Mother pushes for more healthcare for children with mental illness

Mother pushes for more healthcare for children with mental illness

CEDAR RAPIDS, Iowa (KCRG) – A mother is pushing the state of Iowa for more mental health care resources and long term care beds.

Iowa has the fewest psychiatric beds relative to its population in the country.

Jody Puffett and her husband adopted three siblings in 2012, and she says all three siblings were severely abused and dealing with mental illness.

“One of the kiddos is our 16-year-old son… who is now 5′10 and 260 pounds… He has suffered his entire life with severe behavioral and violence and aggression issues,” Puffett said.

Puffett said her son has had several hospital stays and run ins with police – along with a number of diagnosis for mental illness.

During a recent violent episode he threatened Puffett’s life.

“He hit me. He actually pulled a knife on me and held it to my neck and to my wrist,” Puffett said.

She called 911, and her son went to an in-patient mental health unit for two days.

While there, he had a violent episode and was discharged back home despite Puffett pushing for him to get longer term care.

“Basically I was told ‘here’s a list of the PMIC units that you can contact yourself and apply for’, most of them have waiting list but there’s nothing we can do. So they either could not or would not give me a referral,” Puffett said.

After she took her son home, he had another violent episode, breaking things around the house and threatening Puffett again.

“He busted a TV, he busted my laptop, this time he took a hammer that was on the kitchen table and threatened me with it,” Puffett said.

After this episode, her son went to St. Luke’s Emergency Department.

St. Luke’s psych unit wouldn’t take him because of his violence during his last visit and she says Iowa Department of Human Services had nowhere to place her son. With nowhere to send him, he was set to be discharged home.

“I told her I did not feel safe bringing him home. Ultimately something serious was gonna happen, even get killed, even though he wouldn’t intend to that’s just how violent he gets in these rages. And I told her I was refusing to come get him,” Puffett said.

She was at a crossroads. She couldn’t bring her son home and risk more violence, and she felt like the medical system failed her.

So she went the judicial route, and pushed for criminal charges to get him a safe place to sleep.

It worked. A social worker placed him in the North Iowa Juvenile Detention Center in Black Hawk County.

“Everybody in their own world was doing the best they could. But trying to help coordinate and talk to the social worker, talk to the hospital, and it’s just mentally and physically exhausting and you feel like you’re just getting nowhere,” Puffett said.

According to Treatment Advocacy Center, a national nonprofit supporting solutions for people with serious mental illness, Iowa has the fewest psychiatric beds given its population in the country.

TV9 spoke with a national expert on children’s mental health policy, who advocates for wrap around care to help families like the Puffetts.

“Consider the idea of creating a locally based system of care, which really is about a network of providers, of people that care about a particular child.

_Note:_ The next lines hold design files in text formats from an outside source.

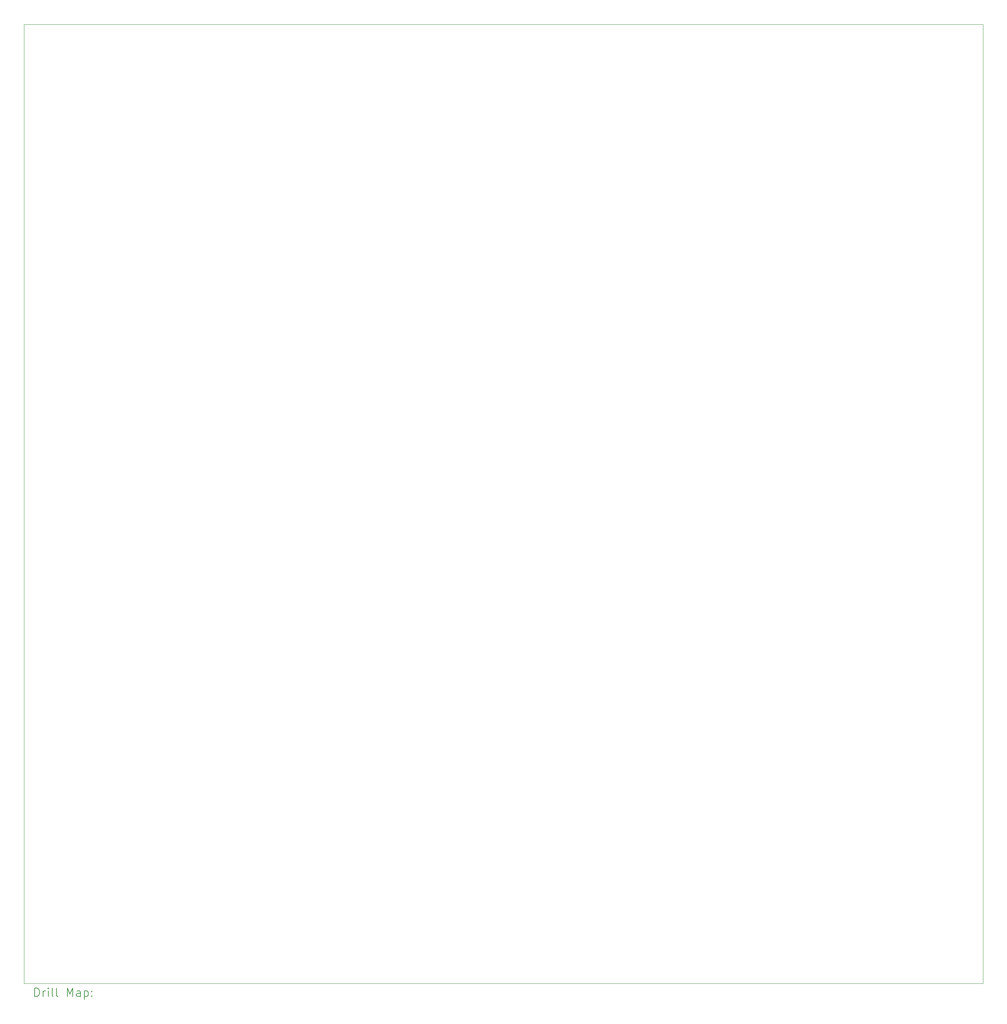
<source format=gbr>
%FSLAX45Y45*%
G04 Gerber Fmt 4.5, Leading zero omitted, Abs format (unit mm)*
G04 Created by KiCad (PCBNEW 5.99.0-unknown-acf13a186~104~ubuntu20.04.1) date 2020-09-23 10:38:48*
%MOMM*%
%LPD*%
G01*
G04 APERTURE LIST*
%TA.AperFunction,Profile*%
%ADD10C,0.050000*%
%TD*%
%ADD11C,0.200000*%
G04 APERTURE END LIST*
D10*
X1500000Y-22000000D02*
X1500000Y1000000D01*
X24500000Y-22000000D02*
X1500000Y-22000000D01*
X24500000Y1000000D02*
X24500000Y-22000000D01*
X1500000Y1000000D02*
X24500000Y1000000D01*
D11*
X1755119Y-22312976D02*
X1755119Y-22112976D01*
X1802738Y-22112976D01*
X1831309Y-22122500D01*
X1850357Y-22141548D01*
X1859881Y-22160595D01*
X1869405Y-22198691D01*
X1869405Y-22227262D01*
X1859881Y-22265357D01*
X1850357Y-22284405D01*
X1831309Y-22303452D01*
X1802738Y-22312976D01*
X1755119Y-22312976D01*
X1955119Y-22312976D02*
X1955119Y-22179643D01*
X1955119Y-22217738D02*
X1964643Y-22198691D01*
X1974166Y-22189167D01*
X1993214Y-22179643D01*
X2012262Y-22179643D01*
X2078928Y-22312976D02*
X2078928Y-22179643D01*
X2078928Y-22112976D02*
X2069405Y-22122500D01*
X2078928Y-22132024D01*
X2088452Y-22122500D01*
X2078928Y-22112976D01*
X2078928Y-22132024D01*
X2202738Y-22312976D02*
X2183690Y-22303452D01*
X2174167Y-22284405D01*
X2174167Y-22112976D01*
X2307500Y-22312976D02*
X2288452Y-22303452D01*
X2278928Y-22284405D01*
X2278928Y-22112976D01*
X2536071Y-22312976D02*
X2536071Y-22112976D01*
X2602738Y-22255833D01*
X2669405Y-22112976D01*
X2669405Y-22312976D01*
X2850357Y-22312976D02*
X2850357Y-22208214D01*
X2840833Y-22189167D01*
X2821786Y-22179643D01*
X2783690Y-22179643D01*
X2764643Y-22189167D01*
X2850357Y-22303452D02*
X2831309Y-22312976D01*
X2783690Y-22312976D01*
X2764643Y-22303452D01*
X2755119Y-22284405D01*
X2755119Y-22265357D01*
X2764643Y-22246310D01*
X2783690Y-22236786D01*
X2831309Y-22236786D01*
X2850357Y-22227262D01*
X2945595Y-22179643D02*
X2945595Y-22379643D01*
X2945595Y-22189167D02*
X2964643Y-22179643D01*
X3002738Y-22179643D01*
X3021786Y-22189167D01*
X3031309Y-22198691D01*
X3040833Y-22217738D01*
X3040833Y-22274881D01*
X3031309Y-22293929D01*
X3021786Y-22303452D01*
X3002738Y-22312976D01*
X2964643Y-22312976D01*
X2945595Y-22303452D01*
X3126547Y-22293929D02*
X3136071Y-22303452D01*
X3126547Y-22312976D01*
X3117024Y-22303452D01*
X3126547Y-22293929D01*
X3126547Y-22312976D01*
X3126547Y-22189167D02*
X3136071Y-22198691D01*
X3126547Y-22208214D01*
X3117024Y-22198691D01*
X3126547Y-22189167D01*
X3126547Y-22208214D01*
M02*

</source>
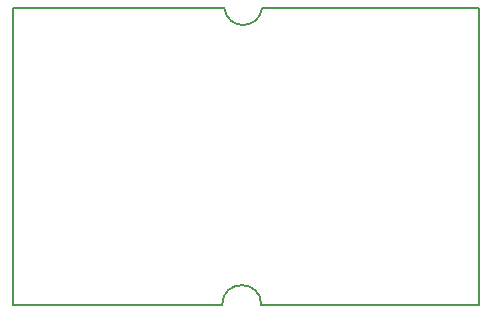
<source format=gbr>
G04 #@! TF.GenerationSoftware,KiCad,Pcbnew,(5.1.4)-1*
G04 #@! TF.CreationDate,2019-12-30T10:25:26+01:00*
G04 #@! TF.ProjectId,HDMI,48444d49-2e6b-4696-9361-645f70636258,rev?*
G04 #@! TF.SameCoordinates,Original*
G04 #@! TF.FileFunction,Profile,NP*
%FSLAX46Y46*%
G04 Gerber Fmt 4.6, Leading zero omitted, Abs format (unit mm)*
G04 Created by KiCad (PCBNEW (5.1.4)-1) date 2019-12-30 10:25:26*
%MOMM*%
%LPD*%
G04 APERTURE LIST*
%ADD10C,0.150000*%
%ADD11C,0.200000*%
G04 APERTURE END LIST*
D10*
X150495000Y-89408000D02*
X132016500Y-89408000D01*
X128714500Y-89408000D02*
G75*
G02X132016500Y-89408000I1651000J0D01*
G01*
D11*
X128905000Y-64325500D02*
X110998000Y-64325500D01*
X132080000Y-64325500D02*
G75*
G02X128905098Y-64325500I-1587451J200000D01*
G01*
X132082450Y-64325500D02*
X150495000Y-64325500D01*
D10*
X128714500Y-89408000D02*
X110998000Y-89408000D01*
X150495000Y-64325500D02*
X150495000Y-89408000D01*
X110998000Y-64325500D02*
X110998000Y-89408000D01*
M02*

</source>
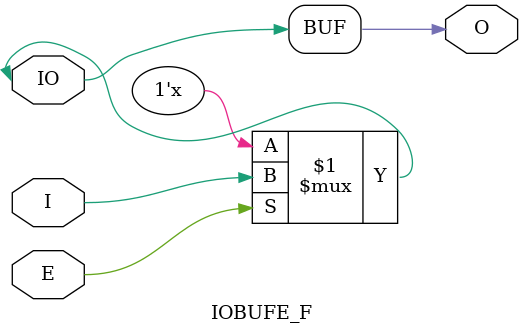
<source format=v>

/*

FUNCTION	: Input Output BUFFER

*/

`timescale  100 ps / 10 ps

`celldefine

module IOBUFE_F (O, IO, I, E);

    output O;

    inout  IO;

    input  I, E;

    bufif1 E1 (IO, I, E);
    buf B1 (O, IO);

    specify
	(IO *> O) = (1,1);
	(I *> IO) = (1,1);
	(E *> IO) = (1,1);
    endspecify

endmodule

`endcelldefine

</source>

It could be teachers, coaches, police officers, neighbors, you name it,” said Gary Blau

He said community-based care that includes Multisystemic Therapy can prevent the frequency of the most extreme symptoms, including violence. He said it keeps children with serious mental illness close to their families, and safe.

“Bringing that small group together to create a treatment plan, a crisis plan, a recreational plan, and a therapeutic array of activities is very cost efficient… and it works,” Blau said.

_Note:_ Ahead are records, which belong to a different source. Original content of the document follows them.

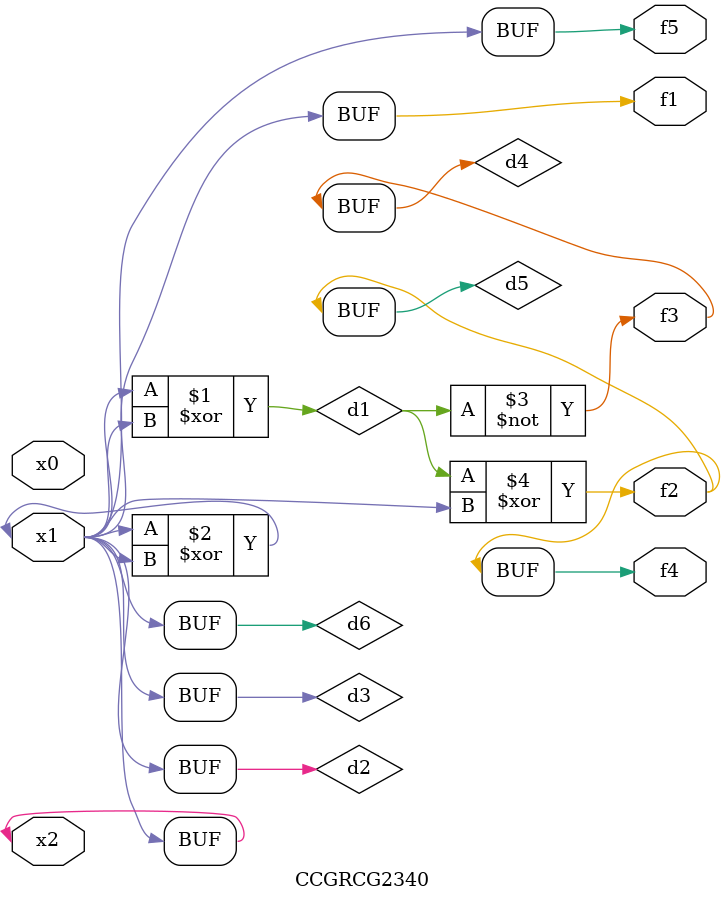
<source format=v>
module CCGRCG2340(
	input x0, x1, x2,
	output f1, f2, f3, f4, f5
);

	wire d1, d2, d3, d4, d5, d6;

	xor (d1, x1, x2);
	buf (d2, x1, x2);
	xor (d3, x1, x2);
	nor (d4, d1);
	xor (d5, d1, d2);
	buf (d6, d2, d3);
	assign f1 = d6;
	assign f2 = d5;
	assign f3 = d4;
	assign f4 = d5;
	assign f5 = d6;
endmodule

</source>
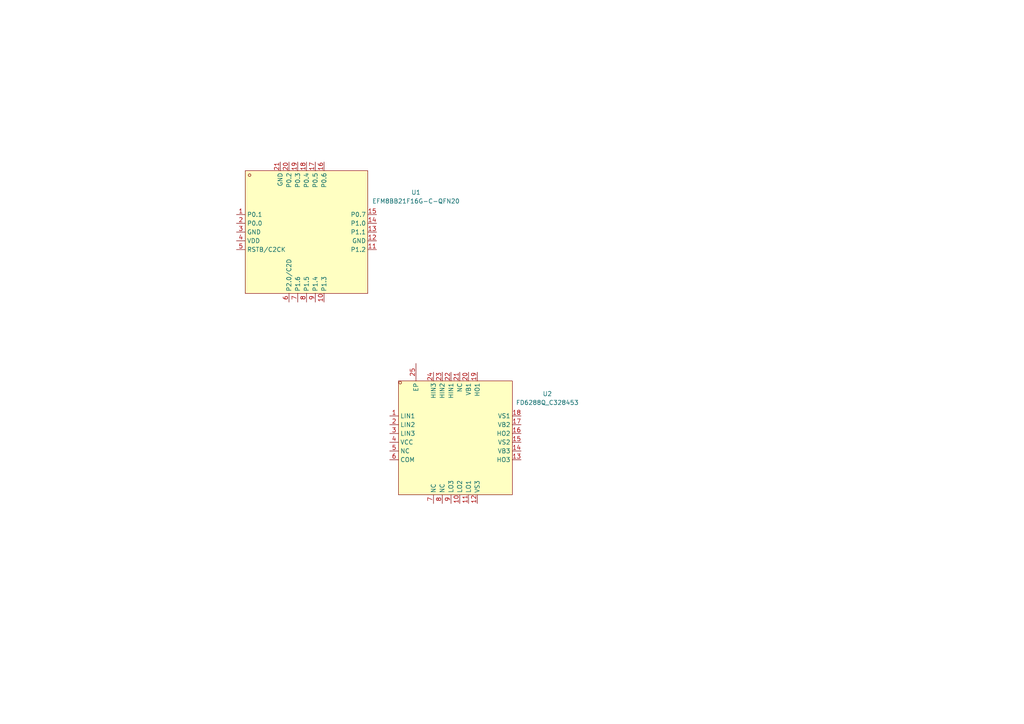
<source format=kicad_sch>
(kicad_sch
	(version 20250114)
	(generator "eeschema")
	(generator_version "9.0")
	(uuid "5bf7fa2d-60f3-469b-bbfa-619f0dc1c738")
	(paper "A4")
	
	(symbol
		(lib_id "easyeda2kicad:EFM8BB21F16G-C-QFN20")
		(at 88.9 67.31 0)
		(unit 1)
		(exclude_from_sim no)
		(in_bom yes)
		(on_board yes)
		(dnp no)
		(fields_autoplaced yes)
		(uuid "2b444853-f545-4b09-b67b-b68ed83fc20b")
		(property "Reference" "U1"
			(at 120.65 55.8098 0)
			(effects
				(font
					(size 1.27 1.27)
				)
			)
		)
		(property "Value" "EFM8BB21F16G-C-QFN20"
			(at 120.65 58.3498 0)
			(effects
				(font
					(size 1.27 1.27)
				)
			)
		)
		(property "Footprint" "easyeda2kicad:QFN-20_L3.0-W3.0-P0.50-BL-EP1.7_EFM8BB21F16G"
			(at 88.9 95.25 0)
			(effects
				(font
					(size 1.27 1.27)
				)
				(hide yes)
			)
		)
		(property "Datasheet" "https://lcsc.com/product-detail/SILICON-LABS_SILICON-LABS_EFM8BB21F16G-C-QFN20_EFM8BB21F16G-C-QFN20_C80713.html"
			(at 88.9 97.79 0)
			(effects
				(font
					(size 1.27 1.27)
				)
				(hide yes)
			)
		)
		(property "Description" ""
			(at 88.9 67.31 0)
			(effects
				(font
					(size 1.27 1.27)
				)
				(hide yes)
			)
		)
		(property "LCSC Part" "C80713"
			(at 88.9 100.33 0)
			(effects
				(font
					(size 1.27 1.27)
				)
				(hide yes)
			)
		)
		(pin "1"
			(uuid "e1c4bc41-536a-41fd-9b3a-9aed97ab8308")
		)
		(pin "7"
			(uuid "e15a3fb4-fc9c-4aef-8698-6e7cd610fb36")
		)
		(pin "10"
			(uuid "090632a1-d31e-498c-8a05-442da7153532")
		)
		(pin "16"
			(uuid "b0e11311-39a2-47be-b28a-083a3b1f493a")
		)
		(pin "6"
			(uuid "0a0a1171-bab5-427b-ad2b-47547cc42646")
		)
		(pin "15"
			(uuid "cb9ff15f-4cd8-4125-8e95-178687c59add")
		)
		(pin "8"
			(uuid "87d93a92-e5db-43c6-a334-e228f0afec01")
		)
		(pin "14"
			(uuid "1556a941-e160-4de3-9dd3-985953a860de")
		)
		(pin "5"
			(uuid "16b54649-509c-4f01-b13d-b32848b86454")
		)
		(pin "21"
			(uuid "6bfc9143-f312-43e4-b1fd-13f5606cc012")
		)
		(pin "3"
			(uuid "a5a3c6af-885a-4301-9564-c34d26acf0c9")
		)
		(pin "11"
			(uuid "4d91dc1c-253d-4137-9a57-d80851482e99")
		)
		(pin "18"
			(uuid "53bd87ac-8bc5-44dc-8a3b-e90173596357")
		)
		(pin "9"
			(uuid "bc60f997-a1c3-47b6-9a59-9198d5aa92e9")
		)
		(pin "2"
			(uuid "e0748415-e572-4bf6-90e0-dfa0bc444a02")
		)
		(pin "19"
			(uuid "1c2916f0-9218-4fb5-95b5-45f2d2da16d3")
		)
		(pin "4"
			(uuid "8e6bac6c-9107-49d7-a231-de33868a9846")
		)
		(pin "20"
			(uuid "6d0f6d95-8116-4675-9e3a-db2daa7f1666")
		)
		(pin "13"
			(uuid "5b24a7b4-4f4c-41e2-84a1-2fa829176f4d")
		)
		(pin "12"
			(uuid "52df2538-2063-4e67-88a5-a4ff3bba50d4")
		)
		(pin "17"
			(uuid "037dca63-c8a9-463d-8ac4-0788651ce1b8")
		)
		(instances
			(project "hardware_openesc"
				(path "/fd04cde8-8623-46f8-9b2f-1ba4eb308030/17a5892e-8463-4f7f-85e7-59adc66c582b"
					(reference "U1")
					(unit 1)
				)
			)
		)
	)
	(symbol
		(lib_id "easyeda2kicad:FD6288Q_C328453")
		(at 132.08 127 0)
		(unit 1)
		(exclude_from_sim no)
		(in_bom yes)
		(on_board yes)
		(dnp no)
		(fields_autoplaced yes)
		(uuid "ec5762c4-ad16-49dd-9896-5a7096837bdd")
		(property "Reference" "U2"
			(at 158.75 114.2298 0)
			(effects
				(font
					(size 1.27 1.27)
				)
			)
		)
		(property "Value" "FD6288Q_C328453"
			(at 158.75 116.7698 0)
			(effects
				(font
					(size 1.27 1.27)
				)
			)
		)
		(property "Footprint" "easyeda2kicad:QFN-24_L4.0-W4.0-P0.50-BL-EP2.6"
			(at 132.08 153.67 0)
			(effects
				(font
					(size 1.27 1.27)
				)
				(hide yes)
			)
		)
		(property "Datasheet" "https://lcsc.com/product-detail/Others_Fortior-Tech-FD6288Q_C328453.html"
			(at 132.08 156.21 0)
			(effects
				(font
					(size 1.27 1.27)
				)
				(hide yes)
			)
		)
		(property "Description" ""
			(at 132.08 127 0)
			(effects
				(font
					(size 1.27 1.27)
				)
				(hide yes)
			)
		)
		(property "LCSC Part" "C328453"
			(at 132.08 158.75 0)
			(effects
				(font
					(size 1.27 1.27)
				)
				(hide yes)
			)
		)
		(pin "22"
			(uuid "3d0c9a2d-b971-4c54-afc8-5bcb42ad37c0")
		)
		(pin "24"
			(uuid "7519639d-4627-47f9-9b71-105b8d772838")
		)
		(pin "5"
			(uuid "de34a8d4-1323-4ba7-94f3-4434c9256ad6")
		)
		(pin "2"
			(uuid "a4fc167e-8e11-49ee-9ca8-6961ade17b33")
		)
		(pin "4"
			(uuid "f8dbc04e-c14f-4ed8-af63-b58aba2221f5")
		)
		(pin "25"
			(uuid "927d11af-2b1e-4d3d-9dba-5309c01946d7")
		)
		(pin "13"
			(uuid "3185c72d-0b13-45cd-958f-ad12018c916f")
		)
		(pin "20"
			(uuid "7079c0cc-0c7d-4646-9184-ba51e167140c")
		)
		(pin "14"
			(uuid "17d7b9a4-a022-4c21-bfaa-2b7966b21390")
		)
		(pin "19"
			(uuid "6585ae92-fea8-42c9-ae14-dfdb402e0726")
		)
		(pin "16"
			(uuid "68ccbeb3-bf03-43bd-bdb1-9908435af086")
		)
		(pin "21"
			(uuid "83fe99c2-ff9e-4fbf-bd36-ebffc4a09d91")
		)
		(pin "15"
			(uuid "5beba347-7396-4999-aa3e-ab47e53c1f56")
		)
		(pin "23"
			(uuid "aa745ce9-9d9c-43f0-a887-818c0a7b674e")
		)
		(pin "11"
			(uuid "07ab393b-1110-41b0-aa45-7fe3e77f09a1")
		)
		(pin "10"
			(uuid "ea7dc9f6-b2d1-4a92-b876-e54c50e9f9de")
		)
		(pin "3"
			(uuid "b1aaaee4-9a6f-44db-a943-a9eea8109e66")
		)
		(pin "8"
			(uuid "947a57b7-5595-4f5c-be16-742f61e8513f")
		)
		(pin "1"
			(uuid "3d58124c-8cda-43f6-9fee-41b84947d4fb")
		)
		(pin "7"
			(uuid "e74c0947-c17b-44a2-b5e8-37841b22c101")
		)
		(pin "9"
			(uuid "02261158-bf82-43f3-b8ba-a43140677515")
		)
		(pin "18"
			(uuid "5f466968-7016-44c0-aad4-6094a49c2144")
		)
		(pin "17"
			(uuid "49b52380-35a1-4fa7-916a-5c67f8d411b9")
		)
		(pin "12"
			(uuid "07c8fe66-0251-4e3a-a3fc-44754b1efd0b")
		)
		(pin "6"
			(uuid "21efea05-7a13-4478-832b-ca015cf53f65")
		)
		(instances
			(project "hardware_openesc"
				(path "/fd04cde8-8623-46f8-9b2f-1ba4eb308030/17a5892e-8463-4f7f-85e7-59adc66c582b"
					(reference "U2")
					(unit 1)
				)
			)
		)
	)
)

</source>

Blau said more psychiatric care units should be a priority, but seen as a last resort after wrap around care.

Puffett said she’s still pushing for Iowa to establish a long-term treatment facility specifically for children with mental illness and behavioral problems.

“All the services that are supposed to be there, they won’t provide them,” Puffett said.

And that’s why she’s planning to see her son next month – during his court appearance. On a charge that his mother never wanted to pursue, but feels that in Iowa… it was her only option.